Sans vouloir dresser un tableau sombre, si une bonne, sincère, et ferme volonté peut arriver à mettre de l’ordre, dans des délais raisonnables, dans le domaine de la santé et autres secteurs, il faudra bien plus que de la sagesse et fermeté pour la reprise du système éducatif. Cet édifice vital est désormais boiteux, et s’étant logiquement et longtemps nourri de sa propre production, seules des délicatesses et perspicacités conjuguées de super-élites nationales, sans déphasage culturel aigu, peuvent permettre d’entamer un long processus de réhabilitation. Une nouvelle rigueur doit certainement faire partie des ingrédients, mais elle doit être au-dessus de tout soupçon, crédible, respectable, convaincante, et entrainante. A ne jamais confondre avec l’obstination aveugle, la fermeté doit s’accompagner d’une sagesse consubstantielle et obéir à des conditions responsables, loin du jusqu’au-boutisme, voire de la nonchalance. On ne brandit pas la révocation de milliers d’enseignants, sans associer à cette fermeté toute l’anticipation préalable.
Se voulant foncièrement constructive avant tout, cette contribution critique peut paraitre trop acerbe et dépassant les limites de la sévérité requise, mais ce n’est en fait qu’un nième appel désespéré à l’humilité et au sens de la responsabilité. Les secteurs de l’Education et de la Santé doivent retrouver le rang stratégique qui est le leur. Pour les résidents de médecine actuellement en grève, on peut parier sagement, même de loin, que cette élite ne doit pas manquer d’arguments pertinents, et doit être écoutée sérieusement. Le retard creusé et accumulé dans ces deux secteurs importants, est considérable et injustifiable, et pour le système éducatif, nous sommes déjà engagés dans le domaine du quasi-irréversible. Les traitements sont déjà suffisamment complexes, et loin de constituer des passages obligatoires, les heurts culturels et leurs inévitables réactions de rejet ou de démobilisation, ainsi que l’instrumentalisation de la justice, sont plutôt des diversions, déviations, et complications supplémentaires.
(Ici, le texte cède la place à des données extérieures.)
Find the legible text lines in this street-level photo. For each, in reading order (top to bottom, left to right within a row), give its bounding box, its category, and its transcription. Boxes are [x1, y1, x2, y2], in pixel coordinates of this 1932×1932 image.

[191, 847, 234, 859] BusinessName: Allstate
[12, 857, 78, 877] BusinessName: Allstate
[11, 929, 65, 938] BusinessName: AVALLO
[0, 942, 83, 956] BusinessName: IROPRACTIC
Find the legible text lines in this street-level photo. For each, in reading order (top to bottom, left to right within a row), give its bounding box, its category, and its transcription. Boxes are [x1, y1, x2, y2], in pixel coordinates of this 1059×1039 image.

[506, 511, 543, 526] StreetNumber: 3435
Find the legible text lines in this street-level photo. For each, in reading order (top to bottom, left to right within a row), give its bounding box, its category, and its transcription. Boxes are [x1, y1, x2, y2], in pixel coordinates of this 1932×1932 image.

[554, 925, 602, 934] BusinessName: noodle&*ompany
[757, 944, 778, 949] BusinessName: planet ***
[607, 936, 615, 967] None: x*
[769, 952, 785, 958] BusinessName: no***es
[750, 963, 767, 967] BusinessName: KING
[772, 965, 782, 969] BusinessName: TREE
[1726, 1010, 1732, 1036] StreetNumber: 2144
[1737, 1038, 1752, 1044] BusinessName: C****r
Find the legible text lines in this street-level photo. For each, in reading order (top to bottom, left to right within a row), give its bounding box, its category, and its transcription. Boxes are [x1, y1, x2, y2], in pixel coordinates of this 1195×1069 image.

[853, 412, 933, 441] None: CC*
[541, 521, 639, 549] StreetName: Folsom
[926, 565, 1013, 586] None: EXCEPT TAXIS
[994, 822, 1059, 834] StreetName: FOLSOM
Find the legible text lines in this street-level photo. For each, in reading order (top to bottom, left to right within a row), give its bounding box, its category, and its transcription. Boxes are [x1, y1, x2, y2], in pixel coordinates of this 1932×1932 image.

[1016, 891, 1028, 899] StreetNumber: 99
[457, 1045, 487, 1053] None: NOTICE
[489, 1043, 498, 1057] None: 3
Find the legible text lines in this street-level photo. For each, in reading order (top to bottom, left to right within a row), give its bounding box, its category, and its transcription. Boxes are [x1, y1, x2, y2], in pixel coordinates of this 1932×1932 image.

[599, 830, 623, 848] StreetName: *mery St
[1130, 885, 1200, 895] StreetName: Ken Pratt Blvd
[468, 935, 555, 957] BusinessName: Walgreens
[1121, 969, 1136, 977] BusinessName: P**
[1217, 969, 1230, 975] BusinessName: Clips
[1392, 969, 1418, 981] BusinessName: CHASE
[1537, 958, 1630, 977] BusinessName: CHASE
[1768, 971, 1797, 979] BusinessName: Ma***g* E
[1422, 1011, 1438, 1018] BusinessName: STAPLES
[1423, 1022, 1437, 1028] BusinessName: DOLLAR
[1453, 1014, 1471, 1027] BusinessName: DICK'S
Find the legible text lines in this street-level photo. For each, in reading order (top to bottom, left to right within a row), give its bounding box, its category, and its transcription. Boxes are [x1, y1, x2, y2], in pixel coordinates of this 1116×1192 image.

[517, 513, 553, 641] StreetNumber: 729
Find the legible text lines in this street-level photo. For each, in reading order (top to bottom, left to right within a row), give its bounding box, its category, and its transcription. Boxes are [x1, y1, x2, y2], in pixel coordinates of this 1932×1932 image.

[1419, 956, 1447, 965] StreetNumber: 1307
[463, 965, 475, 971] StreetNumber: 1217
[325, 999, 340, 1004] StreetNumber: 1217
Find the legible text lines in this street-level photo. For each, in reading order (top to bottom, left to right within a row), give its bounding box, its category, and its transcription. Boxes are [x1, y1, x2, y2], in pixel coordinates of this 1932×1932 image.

Ça ne paraitrait pour le moment qu’une simple plaisanterie, mais rien ne nous empêche de prêcher ce contraste en espérant fermement y joindre l’utile un jour. Ne nous lassons pas d’imaginer et d’évoquer des responsables diriger avec conviction, dans le cadre d’une révolution de l’exemplarité, une campagne de volontariat, pour des soins exclusifs en Algérie, et des enfants ne fréquentant que les bancs de l’université algérienne, sans dérogations, ni passe-droits.
Ce type d’usure et de persévérance, prêchant l’honorabilité et le patriotisme authentique, et permettant de tarir les sources et pépinières de la servitude, et d’épuiser les mines de l’arrivisme indélicat, est certes très exigeant, mais il permet de combattre la culture despotique et d’aspirer à un changement pacifique, préservant et consolidant les acquis.